The extent to which an organization has attempted to reshape its boundaries structurally toward boundarylessness coincides with the appropriateness of 360° degree feedback. For example, a flatter structure would increase the need for upward appraisals and feedback, as managers attempt to gauge the effectiveness of their leadership behaviors. Disadvantages Any discussion of the benefits or transcendence of the boundaryless organization should, however, consider the limitations and disadvantages of this new structure.

These may include lack of control due to the increase in its p, communication difficulties due to personality and cultural differences, stifling of innovation, ambiguities in the nature of relationships, asymmetric commitment, conflict in control, loss of autonomy and security, time lags, managing complexity, structural constraints, narrow managerial perspectives, manipulation and ulterior motives, mismatched or incomplete knowledge and competence, increased dependencies and so on. Also, the fact that people are motivated by different things and in different ways is something that managers are constantly conscious of.

Thus, there are times when delayering and the flattening of hierarchies can create insecurity and lower staff morale (Peters, 1992). During the process, employees usually feel that they are being stripped off their responsibilities, interpreting it as lack of trust on the part of the management. Creating a Boundaryless Organization Picot, Reichwald and Wigand (2008) observed that there have been copious cases of businesses delayering their organizational structures in recent years. According to advocates of the structure, one of the most effective ways of building responsiveness into organizations is to eliminate layers of management.

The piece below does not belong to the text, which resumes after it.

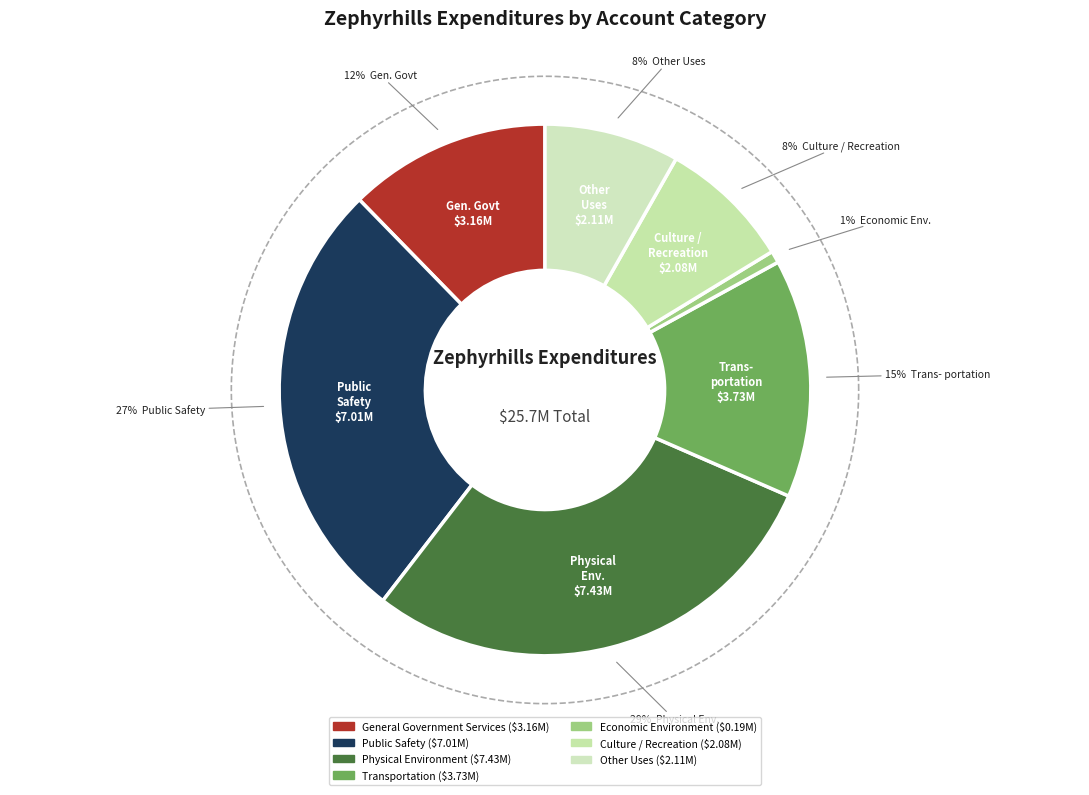

Combined, what portion of the pie is Economic Environment and Transportation?

15.2%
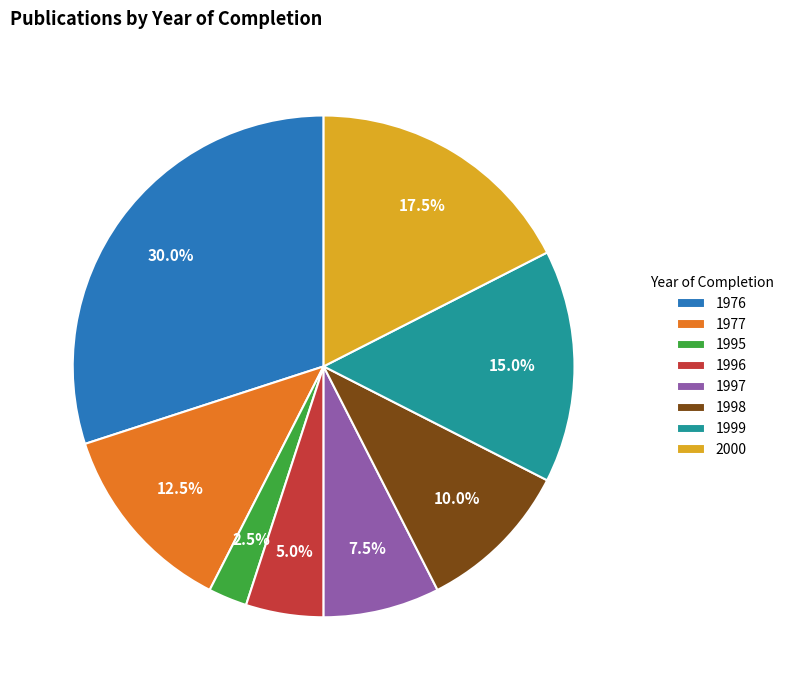

What is the largest slice in the pie chart?

1976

The benefits gained from delayering could be fully realized only through a number of significant accompanying organizational changes. Looking more into internal training to meet the firms’ needs, citing cost pressures to cut back on spending for occupational training and outsourcing, which pushes the costs of training lower down the supply chain, often onto small and medium size enterprises which are in no position to finance such training are a number of ways to overcoming any problems that the delayering process creates.

The managers’ and leaders’ role into this process, since they are the management people coming in closest contact with the employees, is to communicate, consult and plan on the measures that need to be taken in order for the delayering process to become beneficial to the organization as a whole.

Cross-hierarchical teams (which includes top executives, middle managers, supervisors and operative employees), participative decision-making practices, and the use of 360-degrees performance appraisals (in which peers and others above and below the employee evaluate his or her performance) are examples of what a boundaryless organization should be doing to break down vertical boundaries. Conclusion Many factors have contributed to the rise of the boundaryless organization. One is the need to respond to rapidly changing, highly competitive global markets.

Another factor is new technology, such as computers and telecommunications that permits organizations to work more effectively. Employees then have a vast amount of information at their fingertips through an intranet. This idea may sound odd, yet many of today’s most successful organizations are finding that they can operate more effectively in today’s environment by remaining flexible and unstructured: that the ideal structure for them is not having a rigid, predefined structure.

WORKS CITED Ashkenas, R. , Ulrich, D. , Jick, T. & Kerr, S. (1995). The Boundaryless Organization: Breaking the Chains of Organizational Structure. San Francisco: Jossey-Bass. Peters, T. (1992). Liberation Management: Necessary Disorganization for the Nanosecond Nineties. London: Macmillan Picot, A. , Reichwald, R. & Wigand, R. (2008). Information, Organization and Management. Berlin: Springer-Verlag.